- Founded: June 1975
- Dissolved: March 1976
- Merger of: PSOE Communist Movement Democratic Left Spanish Social Democratic Union Carlist Party Basque Advisory Council Socialist Party of Catalonia–Regrouping Democratic Union of the Valencian Country Galician Social Democratic Party Unión General de Trabajadores Revolutionary Workers' Organization Independents
- Succeeded by: Democratic Coordination
- Ideology: Democracy Antifascism Laicism Defence of labor rights Federalism
- Political position: Centre-right to far-left

= Democratic Convergence Platform =

The Democratic Convergence Platform (Plataforma de Convergencia Democrática, PCD) was a Spanish organization that coordinated various pro-democracy parties, unions and associations (all illegal) towards the end of Francoist Spain.

==History==

===Origins===
In its founding manifesto the PCD called for the establishment of democracy in Spain and the opening of a constitutional process, pledging to promote a multiparty democracy, with a federal state structure, the freedom of the political prisoners, the return of exiles, freedom of association, right to strike, freedom of expression, association, assembly, demonstration, the abolition of all special courts and all those agencies and repressive organizations of the Francoist State, free elections, and the right to self-determination and self-government for the nationalities and regions of Spain.

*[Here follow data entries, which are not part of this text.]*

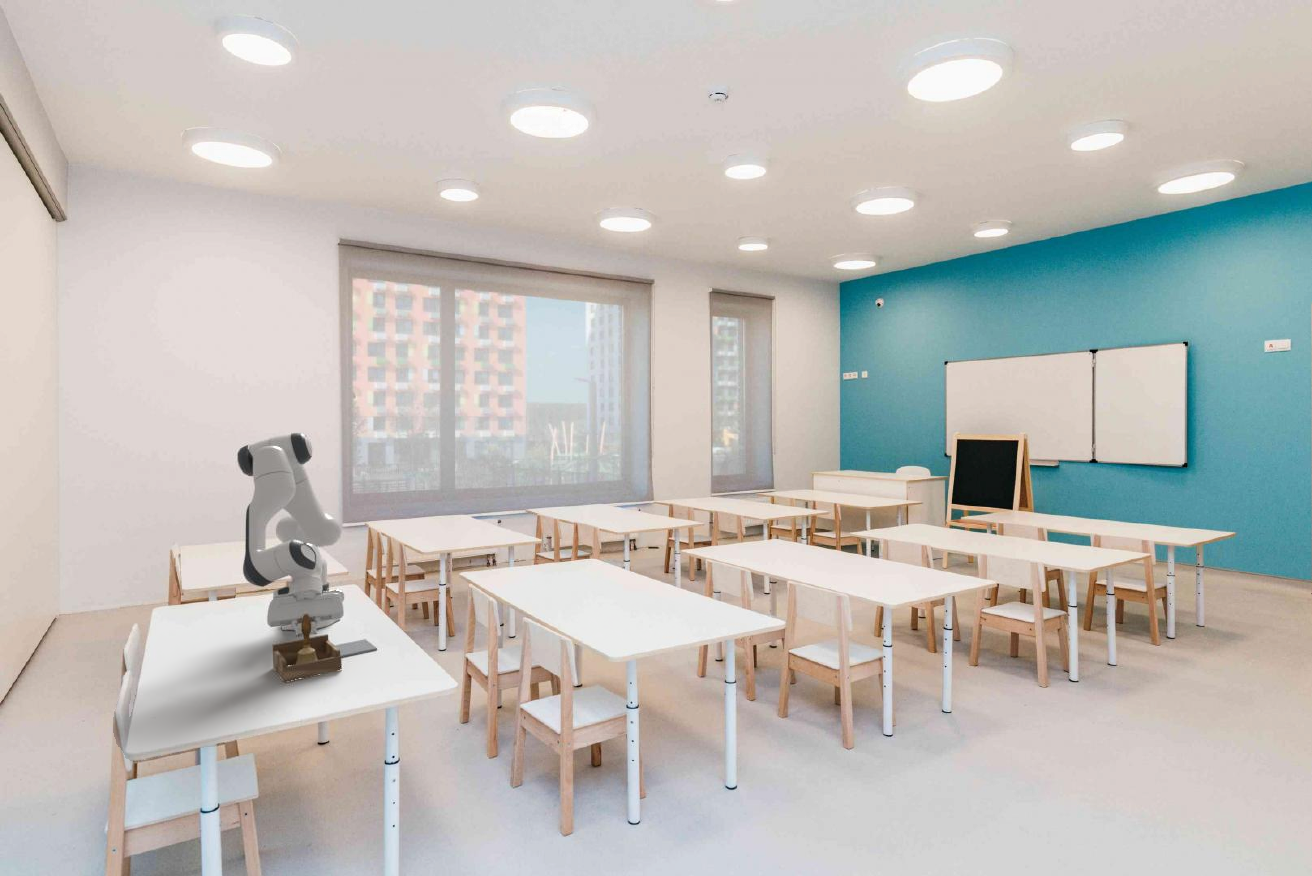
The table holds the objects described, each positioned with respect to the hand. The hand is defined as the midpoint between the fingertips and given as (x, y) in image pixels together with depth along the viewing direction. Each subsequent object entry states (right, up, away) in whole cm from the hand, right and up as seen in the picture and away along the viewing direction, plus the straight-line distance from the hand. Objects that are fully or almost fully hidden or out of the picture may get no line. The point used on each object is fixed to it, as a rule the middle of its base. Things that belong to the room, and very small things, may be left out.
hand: (306, 634), depth 206 cm
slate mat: (+5, -10, +18) cm, 21 cm away
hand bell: (0, -11, +1) cm, 11 cm away
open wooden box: (0, -10, +1) cm, 10 cm away
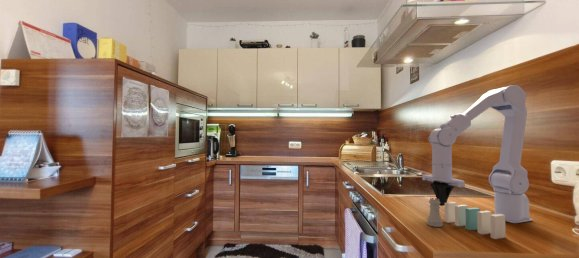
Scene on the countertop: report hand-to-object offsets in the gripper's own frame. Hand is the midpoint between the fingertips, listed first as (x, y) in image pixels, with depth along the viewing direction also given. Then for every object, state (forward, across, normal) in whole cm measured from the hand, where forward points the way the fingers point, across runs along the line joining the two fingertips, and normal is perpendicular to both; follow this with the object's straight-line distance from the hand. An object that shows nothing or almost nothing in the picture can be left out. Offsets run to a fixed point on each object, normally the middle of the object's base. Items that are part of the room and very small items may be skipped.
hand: (442, 205), depth 88 cm
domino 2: (+4, +7, 0) cm, 8 cm away
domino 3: (+4, +10, 0) cm, 11 cm away
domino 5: (+4, +17, 0) cm, 18 cm away
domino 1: (+4, +3, 0) cm, 5 cm away
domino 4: (+4, +14, 0) cm, 14 cm away
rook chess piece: (+5, +4, -8) cm, 10 cm away
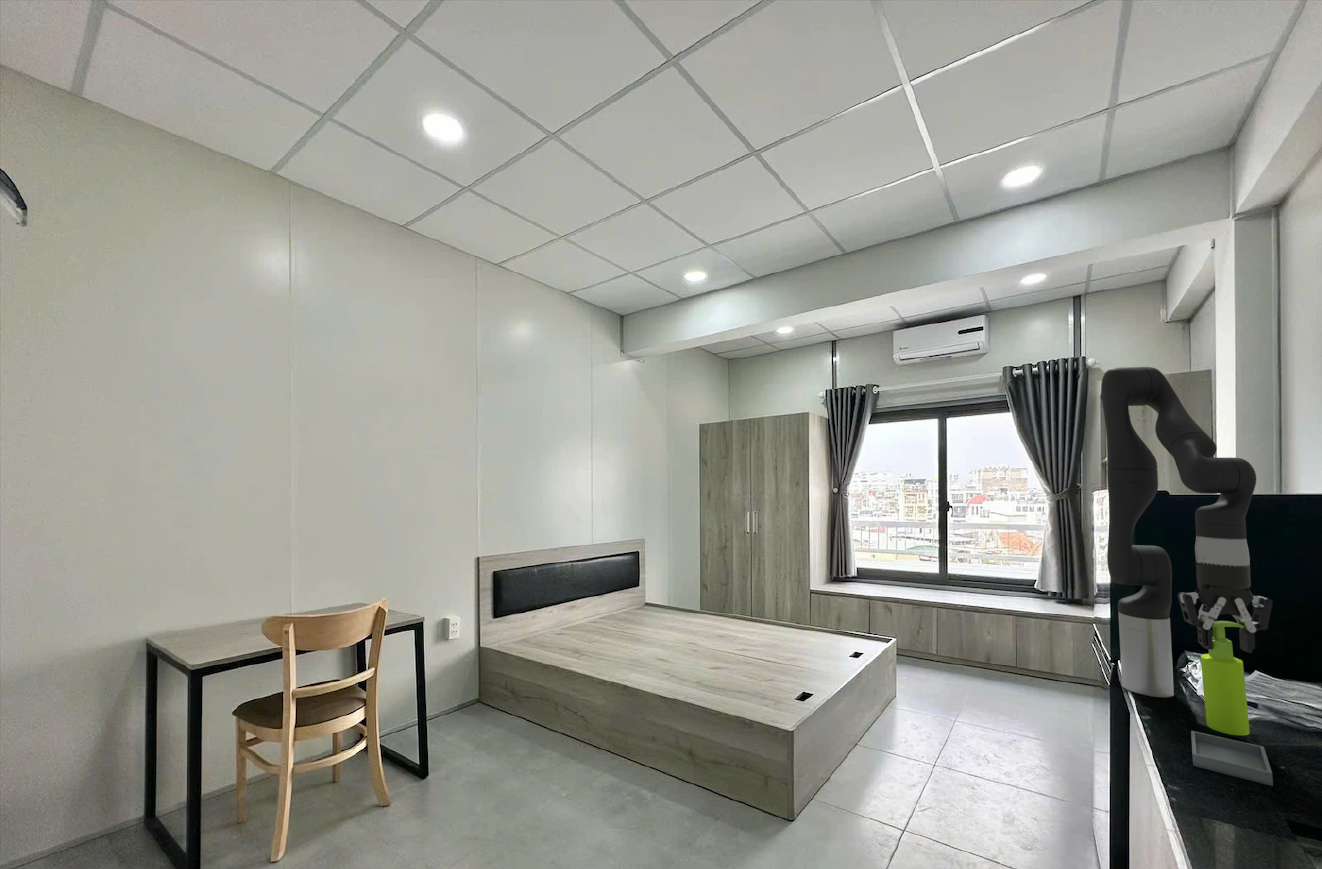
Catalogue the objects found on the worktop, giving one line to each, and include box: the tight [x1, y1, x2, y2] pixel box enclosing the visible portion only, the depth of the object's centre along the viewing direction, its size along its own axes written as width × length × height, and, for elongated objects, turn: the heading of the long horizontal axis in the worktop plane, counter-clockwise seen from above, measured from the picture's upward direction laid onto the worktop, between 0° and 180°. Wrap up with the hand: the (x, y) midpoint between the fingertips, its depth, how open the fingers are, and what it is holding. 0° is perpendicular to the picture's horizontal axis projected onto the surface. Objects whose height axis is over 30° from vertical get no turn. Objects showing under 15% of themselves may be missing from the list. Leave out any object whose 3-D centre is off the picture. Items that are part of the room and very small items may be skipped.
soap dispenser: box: [1200, 620, 1250, 736], centre depth 110 cm, size 6×7×20 cm
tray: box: [1190, 730, 1274, 787], centre depth 101 cm, size 12×10×2 cm
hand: (1226, 649), depth 111 cm, fingers closed on soap dispenser, 5 cm apart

The organizations signing the manifesto were the Spanish Socialist Workers Party (PSOE), the Communist Movement of Spain (MCE), Democratic Left, the Revolutionary Organization of Workers (ORT), Socialist Party of Catalonia–Regrouping, the Basque Advisory Council, the Democratic Union of the Valencian Country, the Spanish Social Democratic Union, the Carlist Party, the Galician Social Democratic Party and the General Union of Workers (UGT) and independent Social Democrats, liberals and christian-democrats. The PCD was dominated by the PSOE.

===Platajunta===
In 1976 the PCD formed a common front with the Democratic Junta of Spain, finally merging the two platforms in 1976. The merge was called Democratic Convergence, also known as the "Platajunta".